1. Extenuating circumstances–things beyond one’s control that make an act less heinous

2. Venturesome–adventurous

3. Proscenium box–the area in theatre between the background or curtain and the orchestra

4. Pigmentation–the colour of living cells

5. “the world is your oyster”–Originally from “‘The Merry Wives of Windsor”, this phrase means that you can basically have anything you want (originally, it meant you had a lot of money and therefore the world was open to you)
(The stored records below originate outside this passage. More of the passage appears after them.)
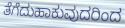
ತೆಗೆದುಹಾಕುವುದರಿಂದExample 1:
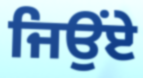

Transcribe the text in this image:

ਜਿਉਂਏ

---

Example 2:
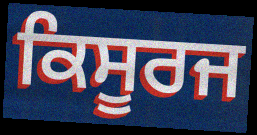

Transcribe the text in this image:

ਕਿਸੂਰਜ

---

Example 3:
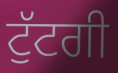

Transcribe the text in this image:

ਟੁੱਟਗੀ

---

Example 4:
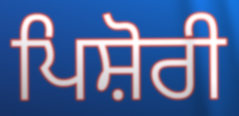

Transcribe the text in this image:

ਪਿਸ਼ੋਰੀ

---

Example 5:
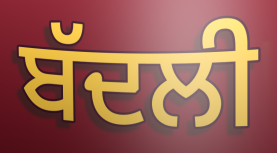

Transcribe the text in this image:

ਬੱਦਲੀ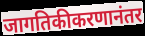
जागतिकीकरणानंतर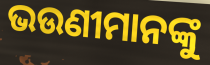
ଭଉଣୀମାନଙ୍କୁ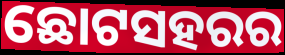
ଛୋଟସହରର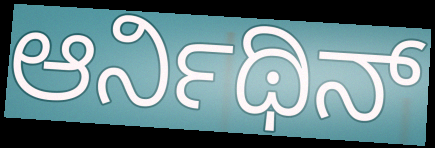
ಆರ್ನಿಥಿನ್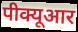
पीक्यूआरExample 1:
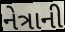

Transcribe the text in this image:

નેત્રાની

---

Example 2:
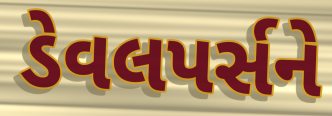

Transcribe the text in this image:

ડેવલપર્સને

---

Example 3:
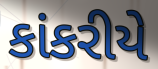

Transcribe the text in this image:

કાંકરીયે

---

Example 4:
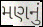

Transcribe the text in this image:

મણનું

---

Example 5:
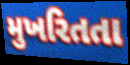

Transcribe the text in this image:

મુખરિતતા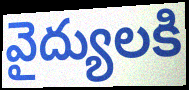
వైద్యులకి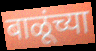
बाळूंच्या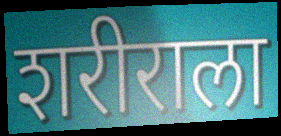
शरीराला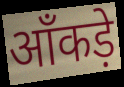
ऑंकड़े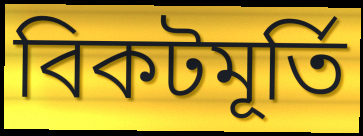
বিকটমূর্তি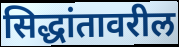
सिद्धांतावरील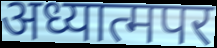
अध्यात्मपरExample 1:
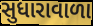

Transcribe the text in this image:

સુધારાવાળા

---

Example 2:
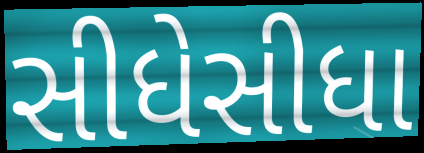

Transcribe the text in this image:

સીધેસીધા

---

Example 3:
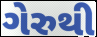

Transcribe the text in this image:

ગેરુથી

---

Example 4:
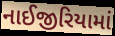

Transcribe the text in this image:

નાઈજીરિયામાં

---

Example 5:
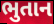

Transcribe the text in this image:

ભુતાન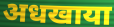
अधखाया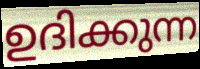
ഉദിക്കുന്നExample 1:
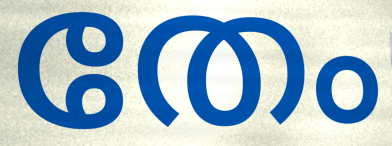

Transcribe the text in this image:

തേം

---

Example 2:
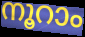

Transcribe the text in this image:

നൂറാം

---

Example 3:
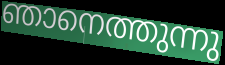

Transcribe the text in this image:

ഞാനെത്തുന്നു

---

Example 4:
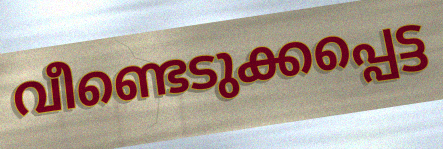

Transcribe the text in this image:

വീണ്ടെടുക്കപ്പെട്ട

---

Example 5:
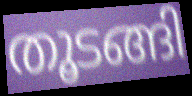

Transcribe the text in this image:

തൂടങ്ങി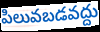
పిలువబడవద్దు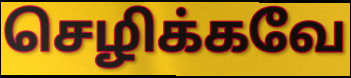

6. Reconstruction (as in post-Civil War South)–when the southern states were reorganized and reintegrated into the Union

7. Bully (as in the adjective, like Teddy in Arsenic and Old Lace)–very good

8. Hegira–the flight of Muhammad from Mecca to Medina in 622 which marked the beginning of the Muslim era

9. Barnard College–a women’s liberal arts college and a member of the Seven Sisters

10. Circumlocutions–a style that involves indirect ways of expressing things

11. Thorax–on an orthopod, the middle region of the body

12. Rambunctious–little kids are rambunctious! Hyper, out of control, just having fun

13. Assegai–a spear

14. Veneer–coating consisting of a thin layer of superior wood glued to a base of inferior wood

15. Peggy Hopkins Joyce–an American actress and celebrity

16. Raiment–clothing

17. Miscellany–miscelaneous items

E.C.~~The Terribly Troublesome Locusts

The people in the Biblical verses are terrified of the locusts—they are a punishment sent by God. They rise from a bottomless pit in a ominous cloud of smoke. They are truly horrifying and destructive, described in warrior attire. Because of their inclusion in the plague and the sinister way in which they are portrayed (not to mention the destructive power they have on crops), locusts have become an fairly common ill omen in western culture. Yet, in Things Fall Apart, the locusts are a great event seen only once every several years. The people of Umuofia rush to watch their arrival in joy. What we view as destruction, the people of Umuofia view as help, and what is described in the Bible as “smoke out of the pit, as the smoke of a great furnace” is described as a cloud and a “tremendous sight, full of power and beauty”. In the Bible, the locusts are a terrible plague to destroy the Godless man. In Things Fall Apart, though, they are a blessing come as a treat the people of the village. This juxtaposition of the symbolism does a great deal to illustrate the incredibly different ways the cultures view the world.

Theme Statement

I’m arguing with myself over two…
Greed and overindulgence result in the destruction of innocence.
The wrong method, even with the best of intentions, can lead to destruction.
I’m still trying to figure out what that stupid horse represents…

He’s Rocking Mad, I Swear

I read this story several times and couldn’t quite place what I thought the symbols were for. I understood that the horse was an obvious symbol, but for what? Paul’s desperate attempt to free his family from debt was what I originally understood. Like his obsession with the money and the races, the horse rode madly and yet never got anywhere. I did catch the name allusions–Paul from the New Testament (though I had to look up Paul’s exact story. I really need to brush up on that whole Bible thing. Being non-religious puts you at a disadvantage in literary analysis, I’ve noticed. ^^;) and Hester from the Scarlet Letter (I -hated- that book). There was irony in both of these allusions; while Paul from the Bible’s huge deal was receiving the truth from God, smaller Paul receives betting tips, and while Scarlet Letter Hester loved her child fiercly, money-grubby Hester doesn’t seem to pay much attention to her son. I’ll admit, though, I looked up the symbolism for the rocking horse–I just couldn’t place it! Imagine my relief when I discovered even the literary masters were split on what it meant. I personally found the Freudian reference interesting, though…I still have no idea what it symbolizes.